■ Task material ■
========================================================================

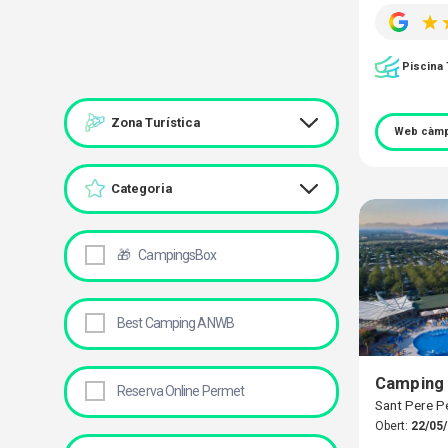
Piscina
Zona Turística
Web càmp
Categoria
🎁
CampingsBox
Best Camping ANWB
Camping 
Reserva Online Permet
Sant Pere P
Obert:
22/05/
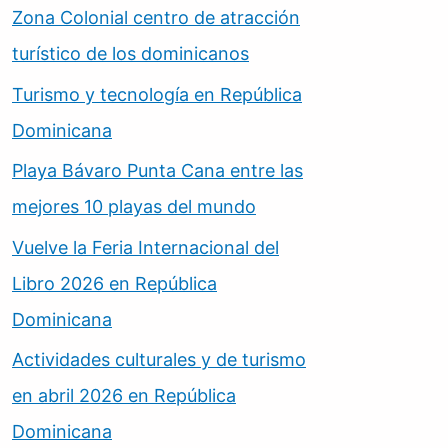
Zona Colonial centro de atracción
turístico de los dominicanos
Turismo y tecnología en República
Dominicana
Playa Bávaro Punta Cana entre las
mejores 10 playas del mundo
Vuelve la Feria Internacional del
Libro 2026 en República
Dominicana
Actividades culturales y de turismo
en abril 2026 en República
Dominicana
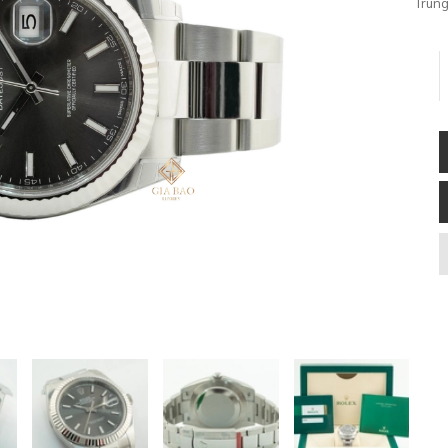
Trung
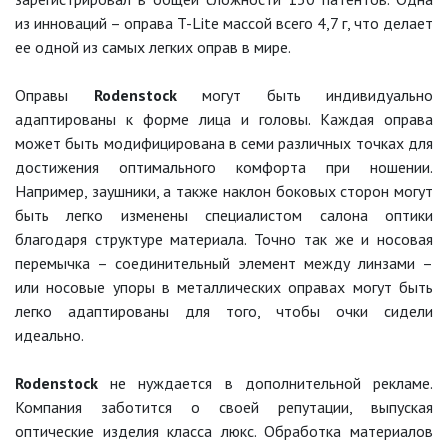
из инноваций – оправа T-Lite массой всего 4,7 г, что делает
ее одной из самых легких оправ в мире.
Оправы
Rodenstock
могут быть индивидуально
адаптированы к форме лица и головы. Каждая оправа
может быть модифицирована в семи различных точках для
достижения оптимального комфорта при ношении.
Например, заушники, а также наклон боковых сторон могут
быть легко изменены специалистом салона оптики
благодаря структуре материала. Точно так же и носовая
перемычка – соединительный элемент между линзами –
или носовые упоры в металлических оправах могут быть
легко адаптированы для того, чтобы очки сидели
идеально.
Rodenstock
не нуждается в дополнительной рекламе.
Компания заботится о своей репутации, выпуская
оптические изделия класса люкс. Обработка материалов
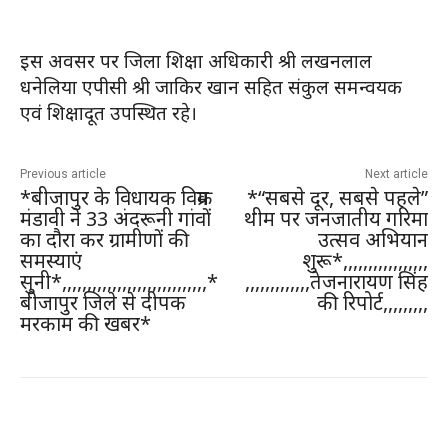
इस अवसर पर जिला शिक्षा अधिकारी श्री लखनलाल
धनेलिया एपीसी श्री जाकिर खान सहित संकुल समन्वयक
एवं शिक्षादूत उपस्थित रहे।
Previous article
Next article
*बीजापुर के विधायक विक्रम
*“सबसे दूर, सबसे पहले”
मंडावी ने 33 अंदरूनी गांवों
थीम पर जनजातीय गरिमा
का दौरा कर ग्रामीणों की
उत्सव अभियान
समस्याएं
शुरू*,,,,,,,,,,,,,,,,,
सुनी*,,,,,,,,,,,,,,,,,,,,,,,,,,,,,*
,,,,,,,,,,,,,तेजनारायण सिंह
बीजापुर जिले से दीपक
की रिपोर्ट,,,,,,,,,
मरकाम की खबर*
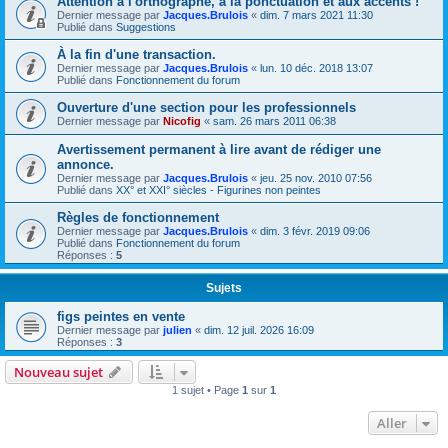
Attention à l'orthographe, à la ponctuation et aux accents !
Dernier message par
Jacques.Brulois
«
dim. 7 mars 2021 11:30
Publié dans
Suggestions
À la fin d'une transaction.
Dernier message par
Jacques.Brulois
«
lun. 10 déc. 2018 13:07
Publié dans
Fonctionnement du forum
Ouverture d'une section pour les professionnels
Dernier message par
Nicofig
«
sam. 26 mars 2011 06:38
Avertissement permanent à lire avant de rédiger une
annonce.
Dernier message par
Jacques.Brulois
«
jeu. 25 nov. 2010 07:56
Publié dans
XX° et XXI° siècles - Figurines non peintes
Règles de fonctionnement
Dernier message par
Jacques.Brulois
«
dim. 3 févr. 2019 09:06
Publié dans
Fonctionnement du forum
Réponses :
5
Sujets
figs peintes en vente
Dernier message par
julien
«
dim. 12 juil. 2026 16:09
Réponses :
3
Nouveau sujet
1 sujet • Page
1
sur
1
Aller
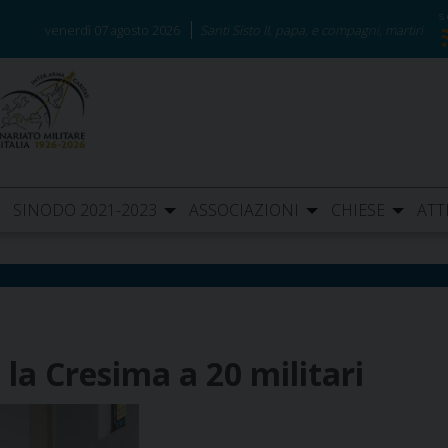
venerdì 07 agosto 2026
Santi Sisto II, papa, e compagni, martiri
SINODO 2021-2023
ASSOCIAZIONI
CHIESE
ATT
la Cresima a 20 militari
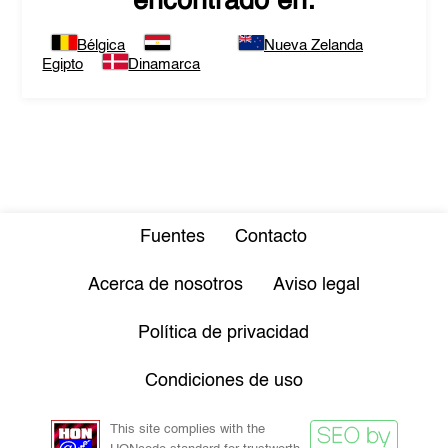
encontrado en:
Bélgica
Nueva Zelanda
Egipto
Dinamarca
Fuentes
Contacto
Acerca de nosotros
Aviso legal
Política de privacidad
Condiciones de uso
This site complies with the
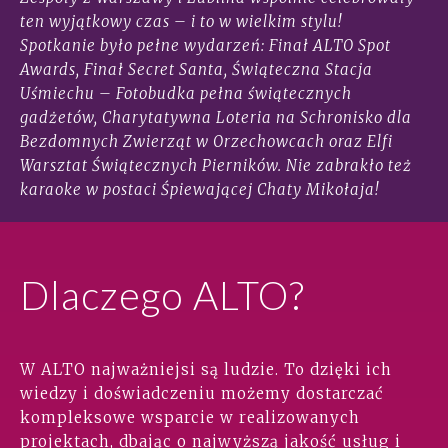
ten wyjątkowy czas – i to w wielkim stylu!
Spotkanie było pełne wydarzeń: Finał ALTO Spot
Awards, Finał Secret Santa, Świąteczna Stacja
Uśmiechu – Fotobudka pełna świątecznych
gadżetów, Charytatywna Loteria na Schronisko dla
Bezdomnych Zwierząt w Orzechowcach oraz Elfi
Warsztat Świątecznych Pierników. Nie zabrakło też
karaoke w postaci Śpiewającej Chaty Mikołaja!
Dlaczego ALTO?
W ALTO najważniejsi są ludzie. To dzięki ich
wiedzy i doświadczeniu możemy dostarczać
kompleksowe wsparcie w realizowanych
projektach, dbając o najwyższą jakość usług i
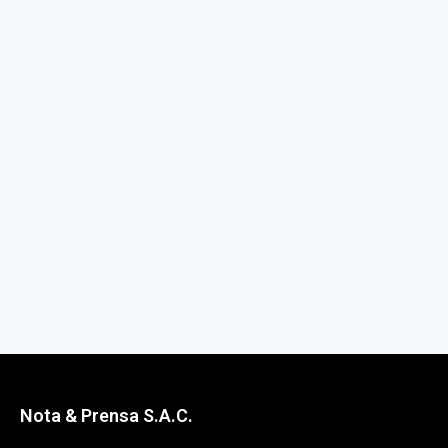
Nota & Prensa S.A.C.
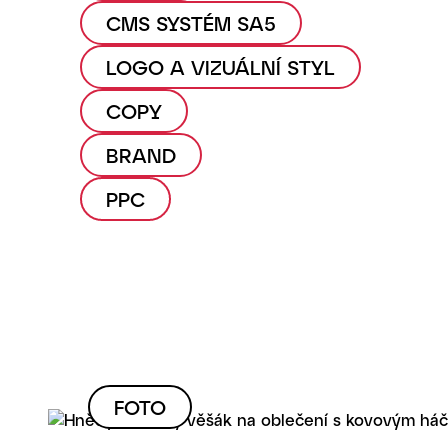
CMS SYSTÉM SA5
LOGO A VIZUÁLNÍ STYL
COPY
BRAND
PPC
FOTO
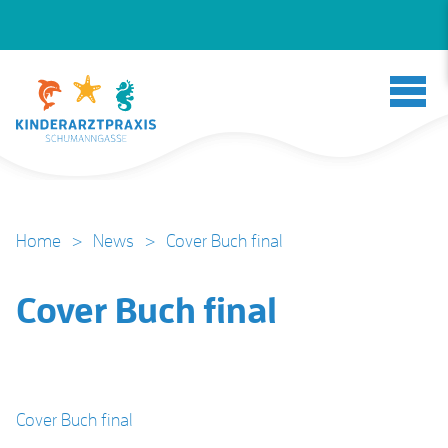
Home
>
News
>
Cover Buch final
Cover Buch final
Cover Buch final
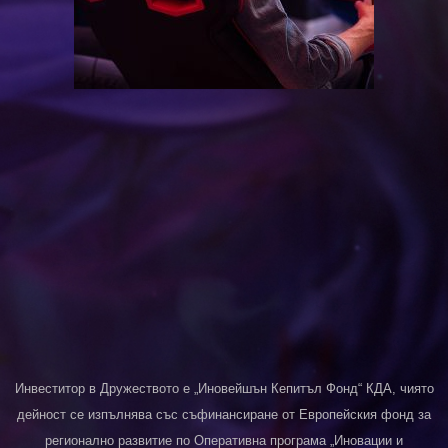
Инвеститор в Дружеството е „Иновейшън Кепитъл Фонд“ КДА, чиято
дейност се изпълнява със съфинансиране от Европейския фонд за
регионално развитие по Оперативна програма „Иновации и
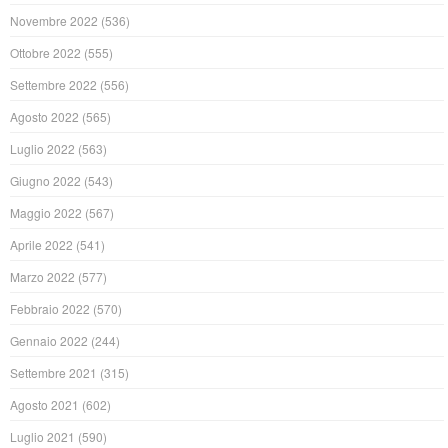
Novembre 2022
(536)
Ottobre 2022
(555)
Settembre 2022
(556)
Agosto 2022
(565)
Luglio 2022
(563)
Giugno 2022
(543)
Maggio 2022
(567)
Aprile 2022
(541)
Marzo 2022
(577)
Febbraio 2022
(570)
Gennaio 2022
(244)
Settembre 2021
(315)
Agosto 2021
(602)
Luglio 2021
(590)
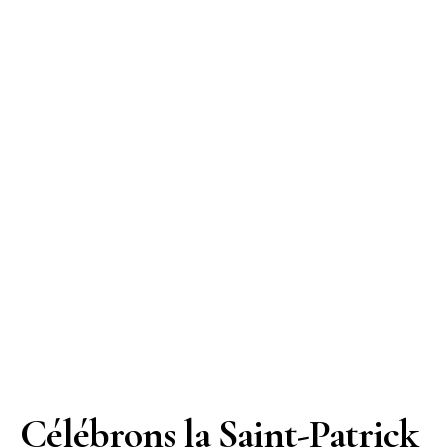
Célébrons la Saint-Patrick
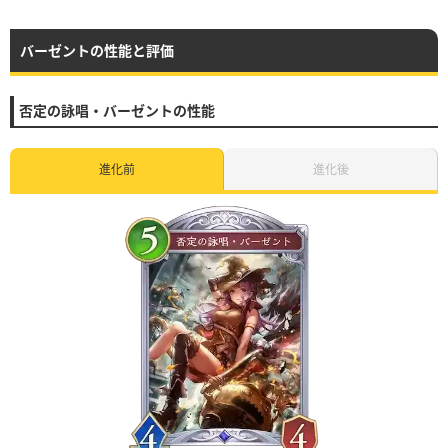
バーゼントの性能と評価
否定の詠唱・バーゼントの性能
進化前
進化後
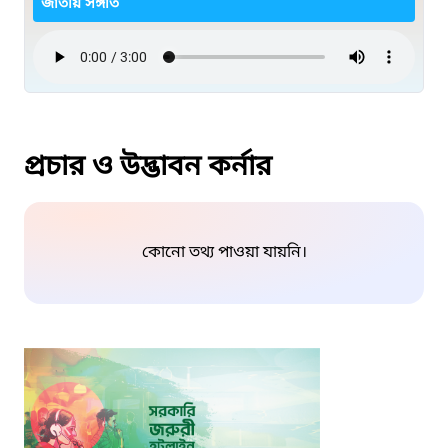
জাতীয় সঙ্গীত
প্রচার ও উদ্ভাবন কর্নার
কোনো তথ্য পাওয়া যায়নি।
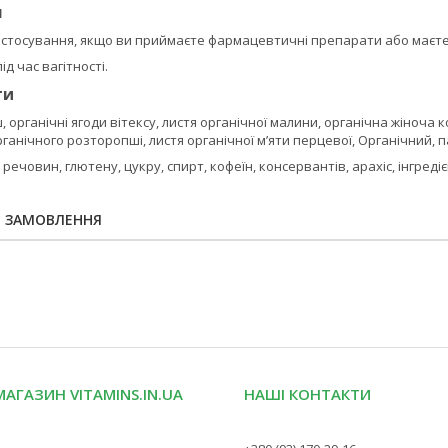
я
стосування, якщо ви приймаєте фармацевтичні препарати або маєте
д час вагітності.
ти
 органічні ягоди вітексу, листя органічної малини, органічна жіноча к
органічного розторопші, листя органічної м’яти перцевої, Органічний, 
х речовин, глютену, цукру, спирт, кофеїн, консервантів, арахіс, інгре
Я ЗАМОВЛЕННЯ
МАГАЗИН VITAMINS.IN.UA
НАШІ КОНТАКТИ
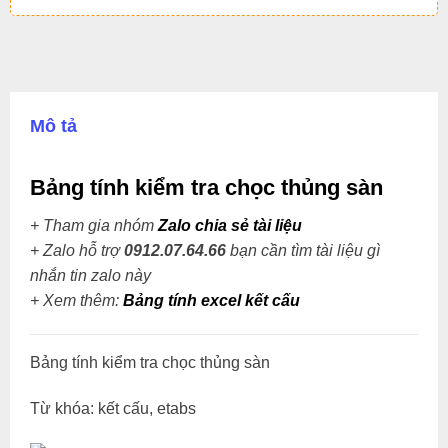
Mô tả
Bảng tính kiểm tra chọc thủng sàn
+ Tham gia nhóm
Zalo chia sẻ tài liệu
+ Zalo hỗ trợ
0912.07.64.66
bạn cần tìm tài liệu gì
nhắn tin zalo này
+
Xem thêm:
Bảng tính excel kết cấu
Bảng tính kiểm tra chọc thủng sàn
Từ khóa: kết cấu, etabs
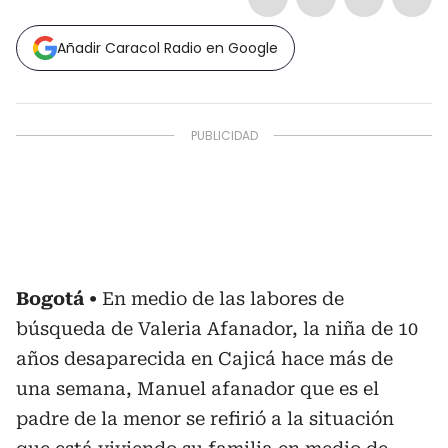
Añadir Caracol Radio en Google
Bogotá
En medio de las labores de
búsqueda de Valeria Afanador, la niña de 10
años desaparecida en Cajicá hace más de
una semana, Manuel afanador que es el
padre de la menor se refirió a la situación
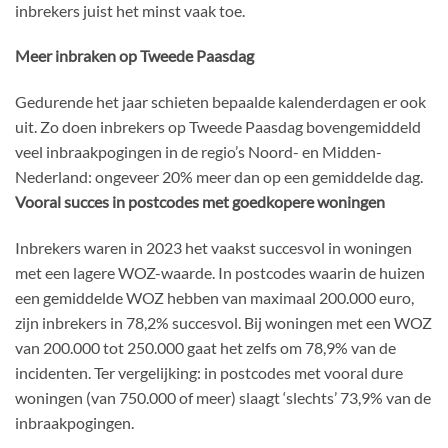
inbrekers juist het minst vaak toe.
Meer inbraken op Tweede Paasdag
Gedurende het jaar schieten bepaalde kalenderdagen er ook
uit. Zo doen inbrekers op Tweede Paasdag bovengemiddeld
veel inbraakpogingen in de regio’s Noord- en Midden-
Nederland: ongeveer 20% meer dan op een gemiddelde dag.
Vooral succes in postcodes met goedkopere woningen
Inbrekers waren in 2023 het vaakst succesvol in woningen
met een lagere WOZ-waarde. In postcodes waarin de huizen
een gemiddelde WOZ hebben van maximaal 200.000 euro,
zijn inbrekers in 78,2% succesvol. Bij woningen met een WOZ
van 200.000 tot 250.000 gaat het zelfs om 78,9% van de
incidenten. Ter vergelijking: in postcodes met vooral dure
woningen (van 750.000 of meer) slaagt ‘slechts’ 73,9% van de
inbraakpogingen.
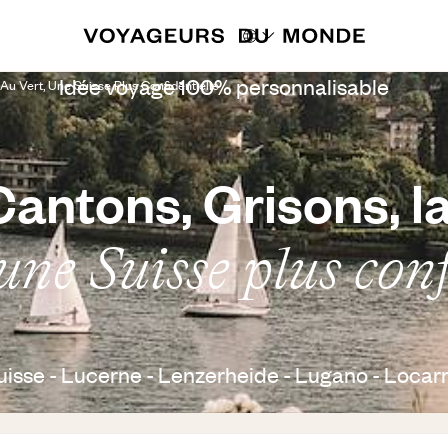
Idée voyage 100% personnalisable
Au Vert, Une Suisse Plus Confidentielle
antons, Grisons, l
une Suisse plus conf
uisse - Lucerne - Lenzerheide - Lugano - Locar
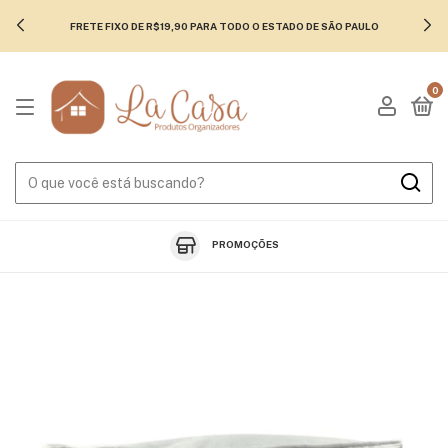
FRETE FIXO DE R$19,90 PARA TODO O ESTADO DE SÃO PAULO
0
PROMOÇÕES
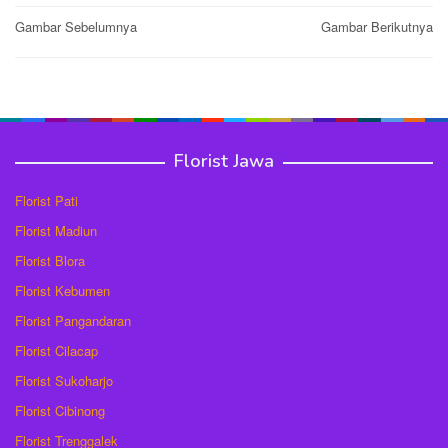
Post
Gambar Sebelumnya
Gambar Berikutnya
navigation
Florist Jawa
Florist Pati
Florist Madiun
Florist Blora
Florist Kebumen
Florist Pangandaran
Florist Cilacap
Florist Sukoharjo
Florist Cibinong
Florist Trenggalek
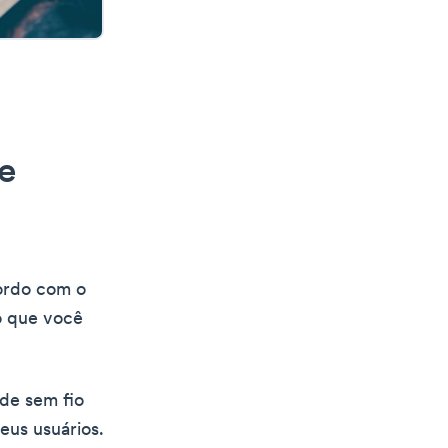
e
ordo com o
o que você
ede sem fio
eus usuários.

========================================================================

In the data above, the stretch from the line with "Settembre 2021" through the line with "Meer inbraken op Tweede Paasdag" is to be returned exactly, minus any pictures.

Settembre 2021
(315)
Agosto 2021
(602)
Luglio 2021
(590)
Célébrons la Saint-Patrick
バーゼントの性能と評価
否定の詠唱・バーゼントの性能
進化前
進化後
জাতীয় সঙ্গীত
প্রচার ও উদ্ভাবন কর্নার
কোনো তথ্য পাওয়া যায়নি।
я
стосування, якщо ви приймаєте фармацевтичні препарати або маєте
д час вагітності.
ти
 органічні ягоди вітексу, листя органічної малини, органічна жіноча к
органічного розторопші, листя органічної м’яти перцевої, Органічний, 
х речовин, глютену, цукру, спирт, кофеїн, консервантів, арахіс, інгре
Я ЗАМОВЛЕННЯ
МАГАЗИН VITAMINS.IN.UA
НАШІ КОНТАКТИ
Mô tả
Bảng tính kiểm tra chọc thủng sàn
+ Tham gia nhóm
Zalo chia sẻ tài liệu
+ Zalo hỗ trợ
0912.07.64.66
bạn cần tìm tài liệu gì
nhắn tin zalo này
+
Xem thêm:
Bảng tính excel kết cấu
Bảng tính kiểm tra chọc thủng sàn
Từ khóa: kết cấu, etabs
Añadir Caracol Radio en Google
Bogotá
En medio de las labores de
búsqueda de Valeria Afanador, la niña de 10
años desaparecida en Cajicá hace más de
una semana, Manuel afanador que es el
padre de la menor se refirió a la situación
inbrekers juist het minst vaak toe.
Meer inbraken op Tweede Paasdag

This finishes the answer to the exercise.